*Information given*.
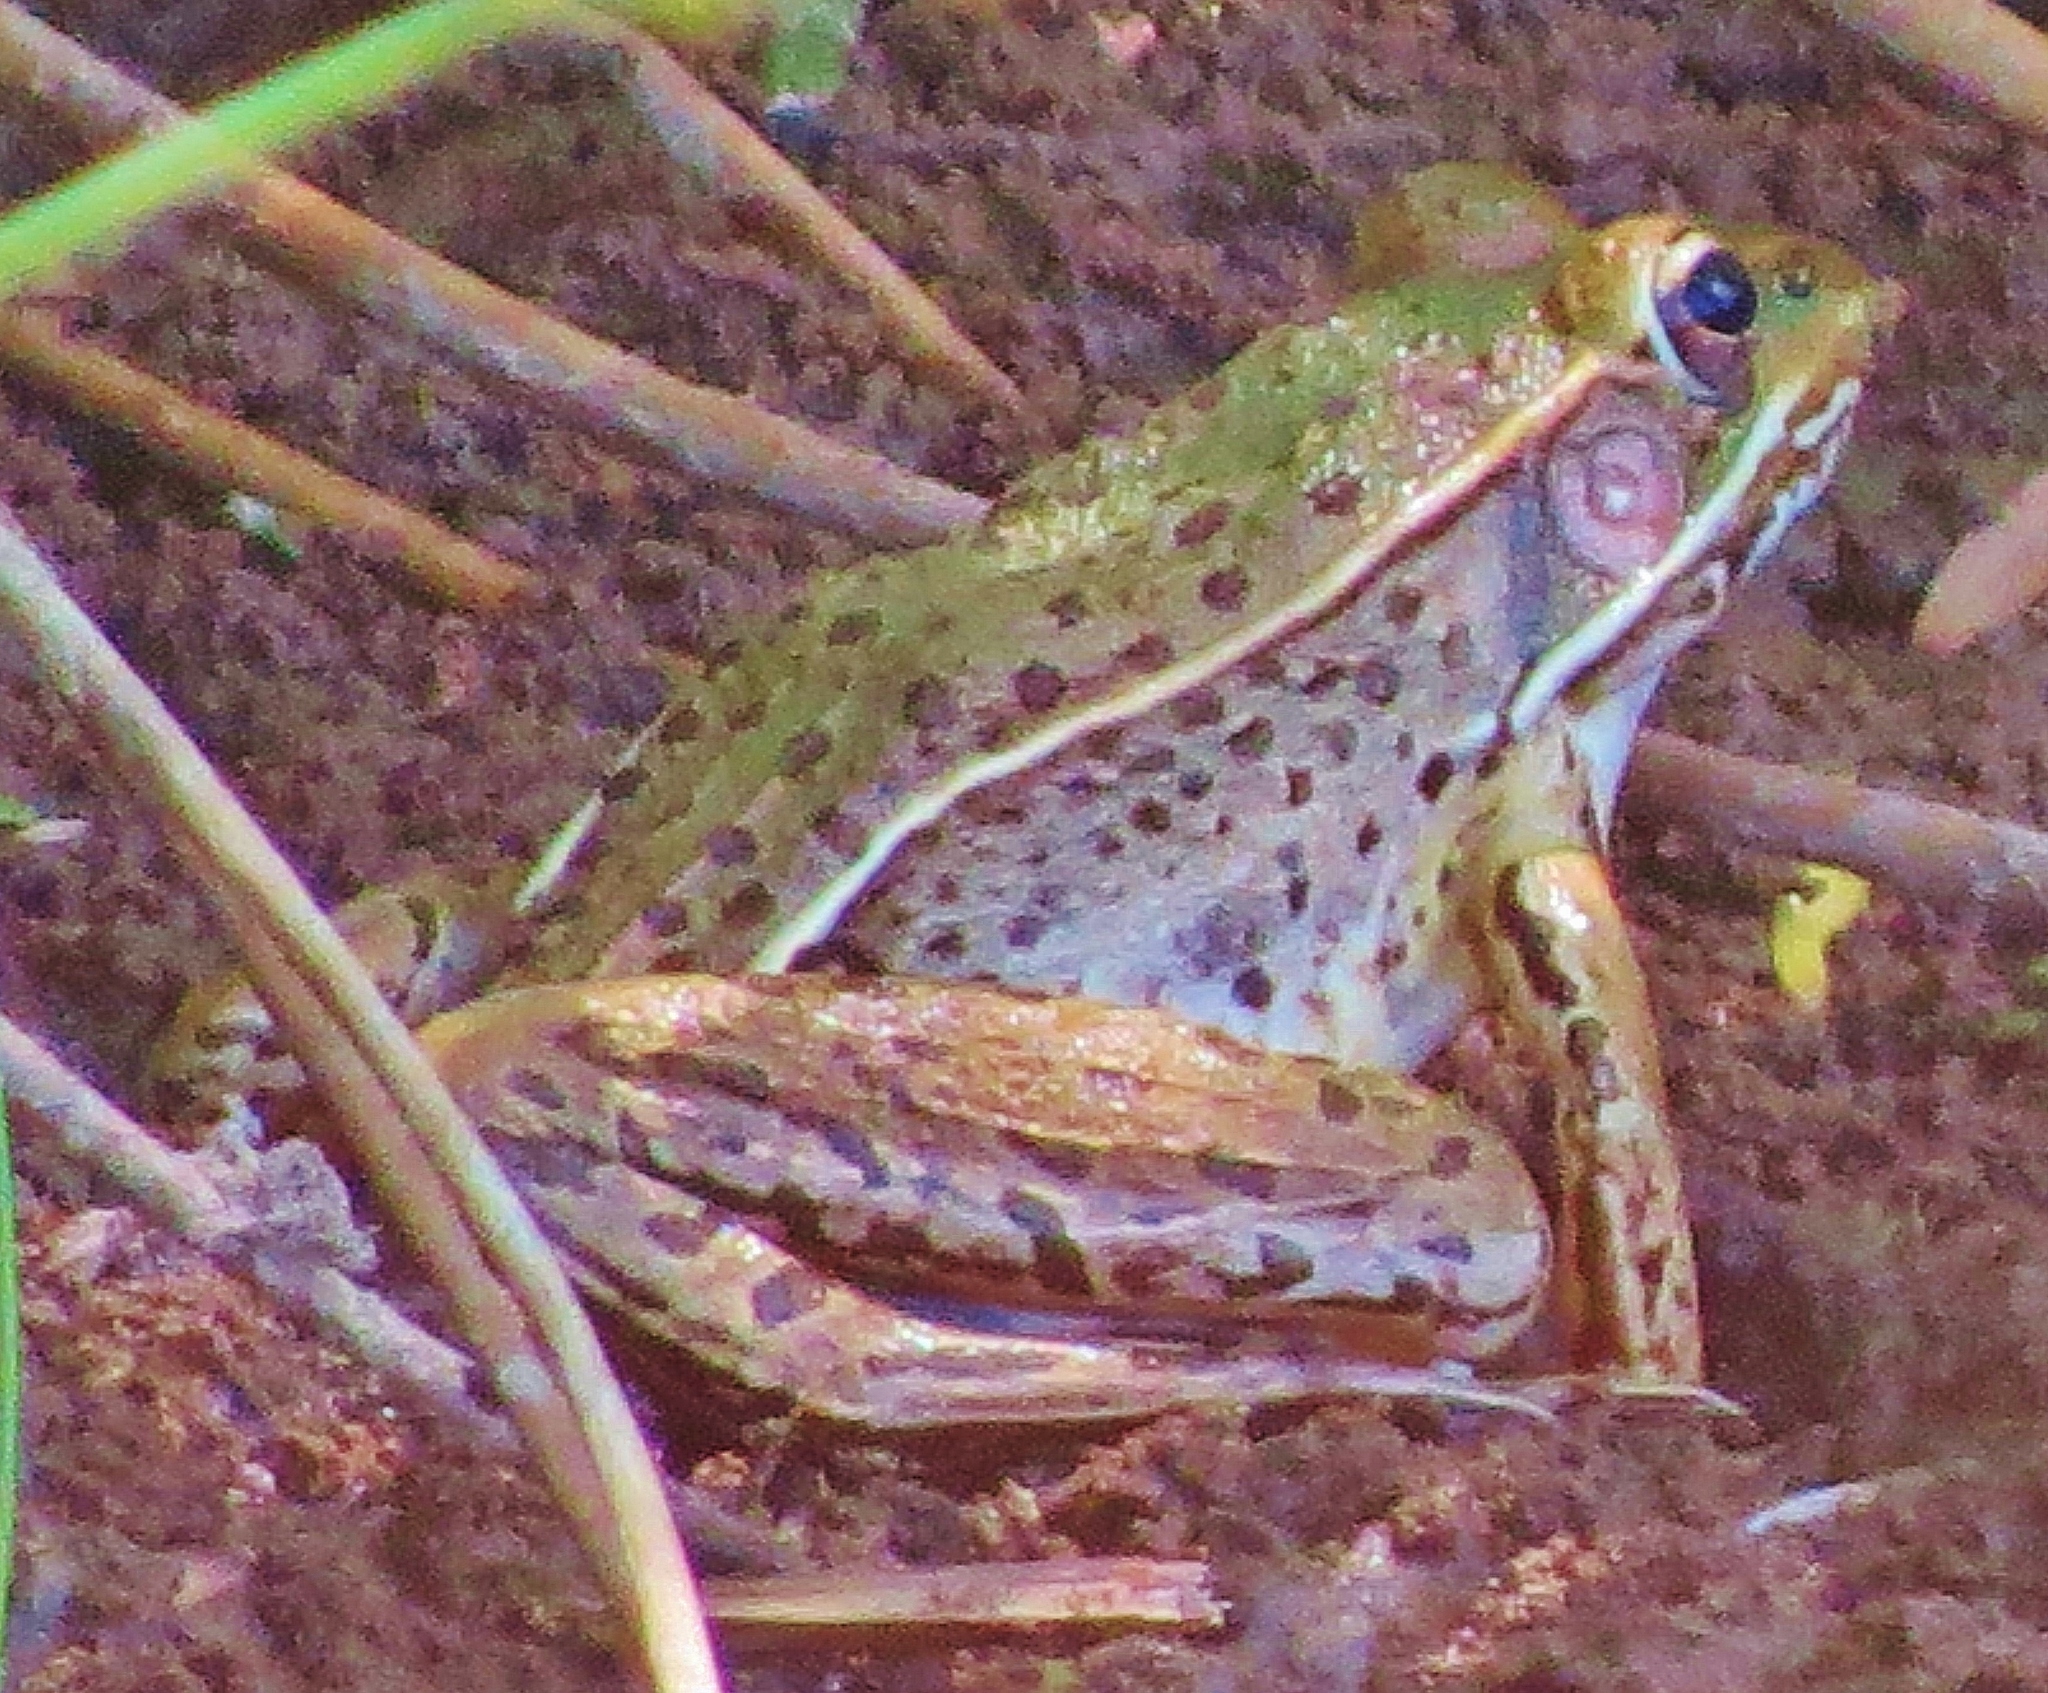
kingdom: Animalia
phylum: Chordata
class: Amphibia
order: Anura
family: Ranidae
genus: Lithobates
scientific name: Lithobates sphenocephalus
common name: Southern leopard frog
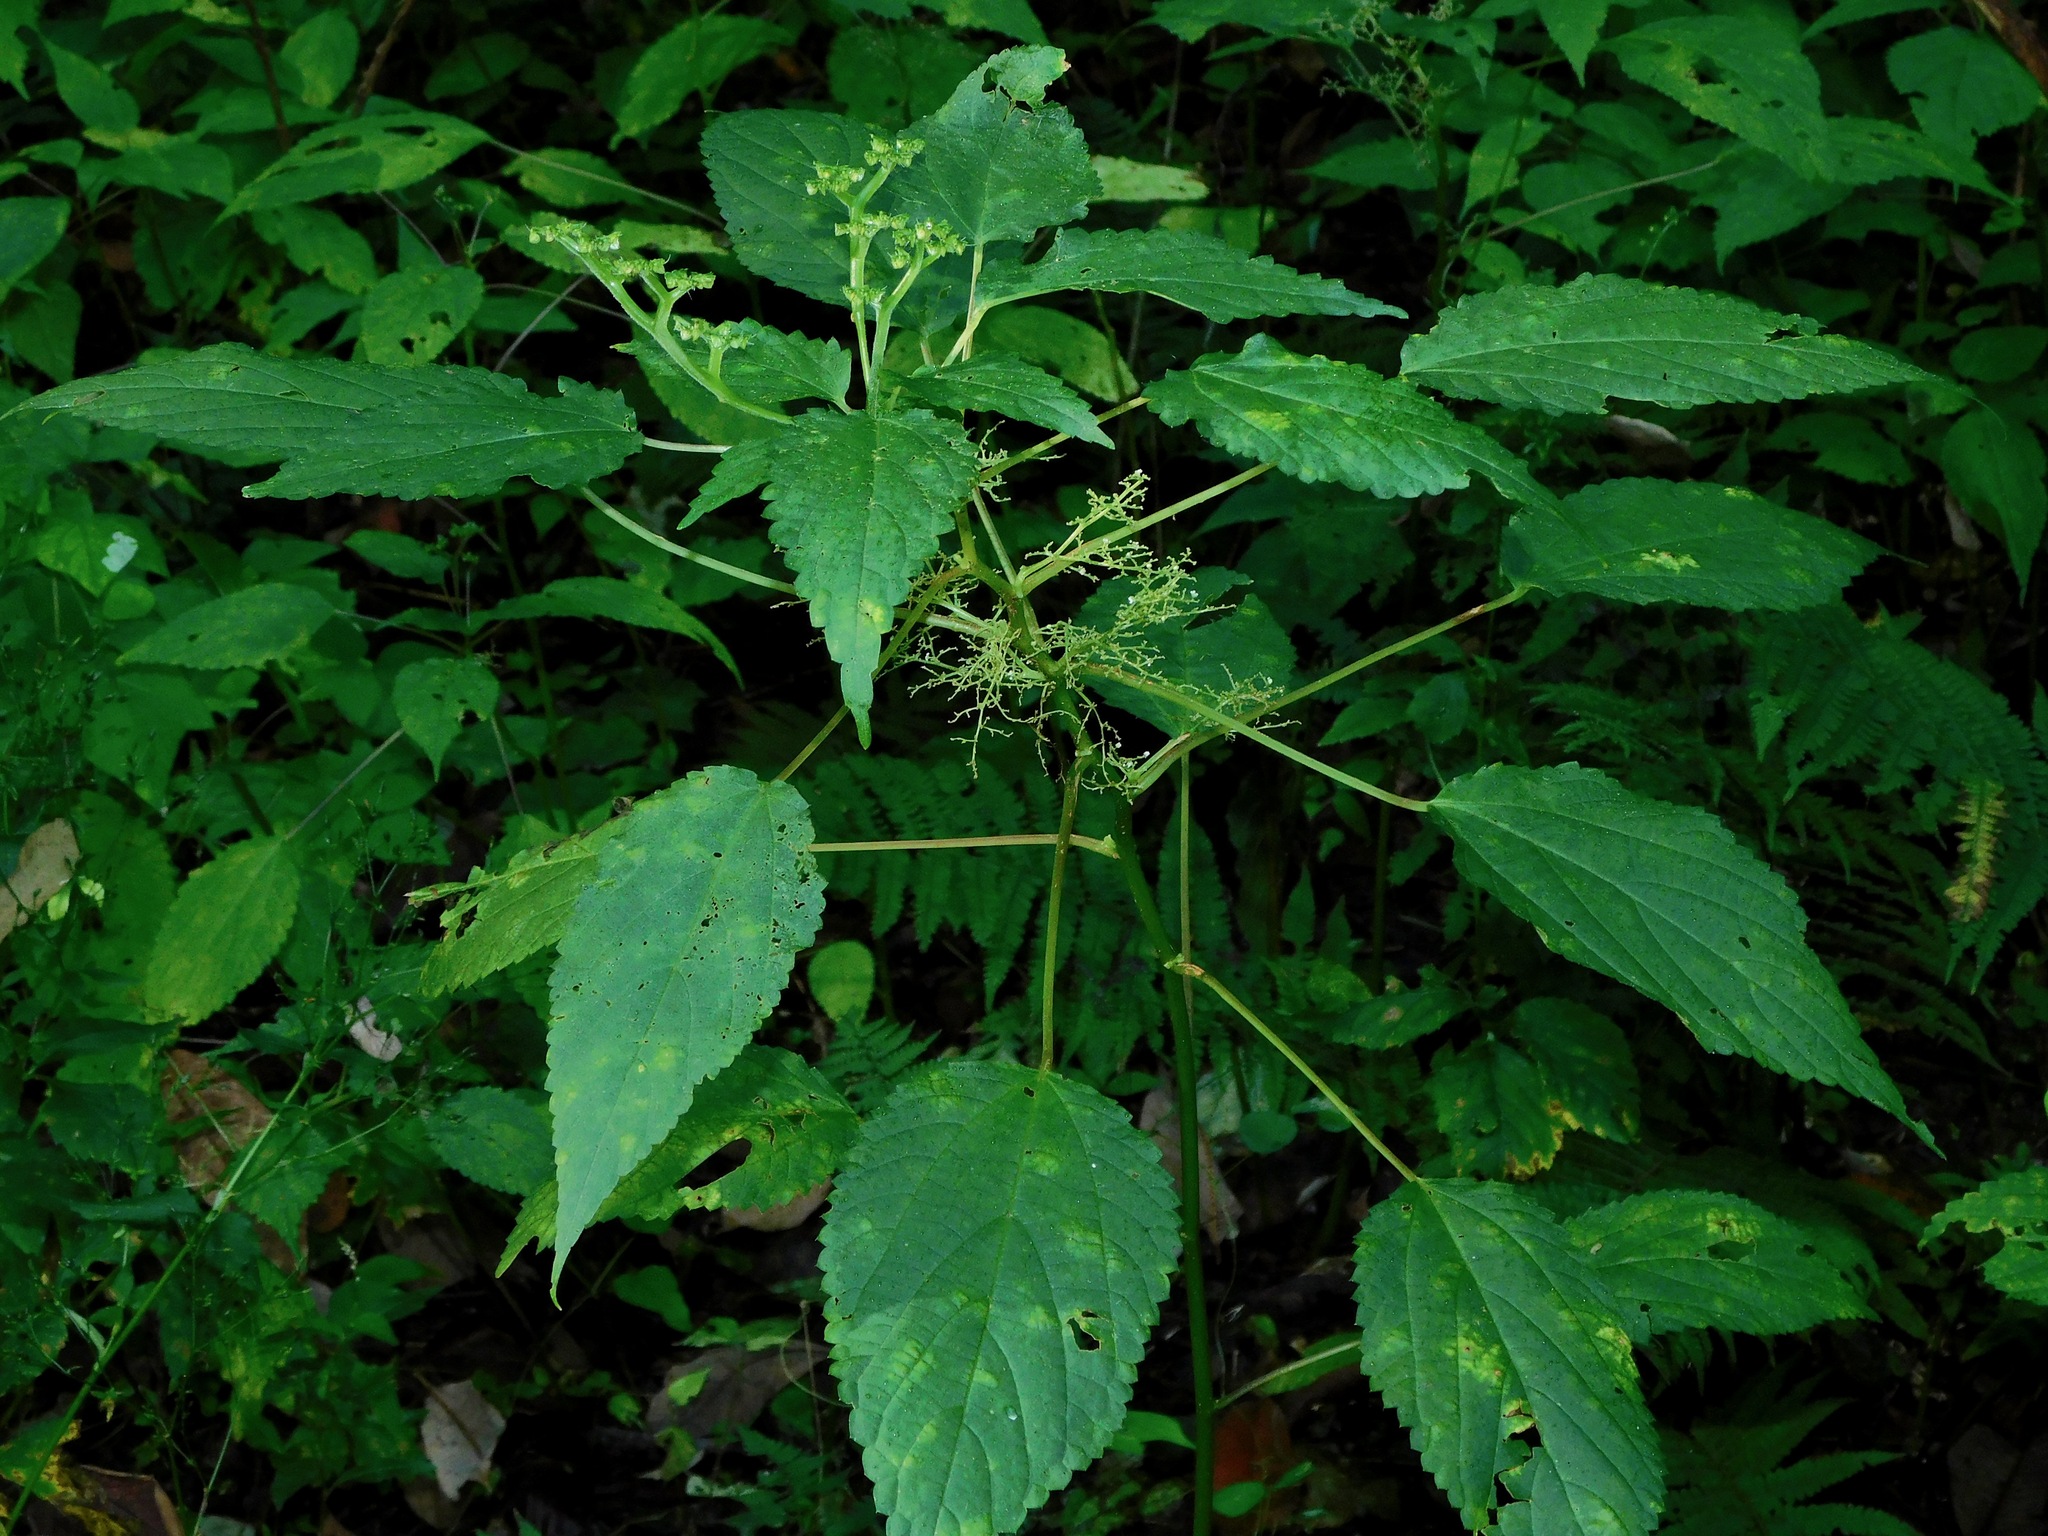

*What the task asks*. Render the text lines of the items above as a Markdown table with the columns "Row" and "Item line," one row per line and blank lines skipped. Leave the pictures out.

*Written answer*.
| Row | Item line |
|---|---|
| 1 | kingdom: Animalia |
| 2 | phylum: Chordata |
| 3 | class: Amphibia |
| 4 | order: Anura |
| 5 | family: Ranidae |
| 6 | genus: Lithobates |
| 7 | scientific name: Lithobates sphenocephalus |
| 8 | common name: Southern leopard frog |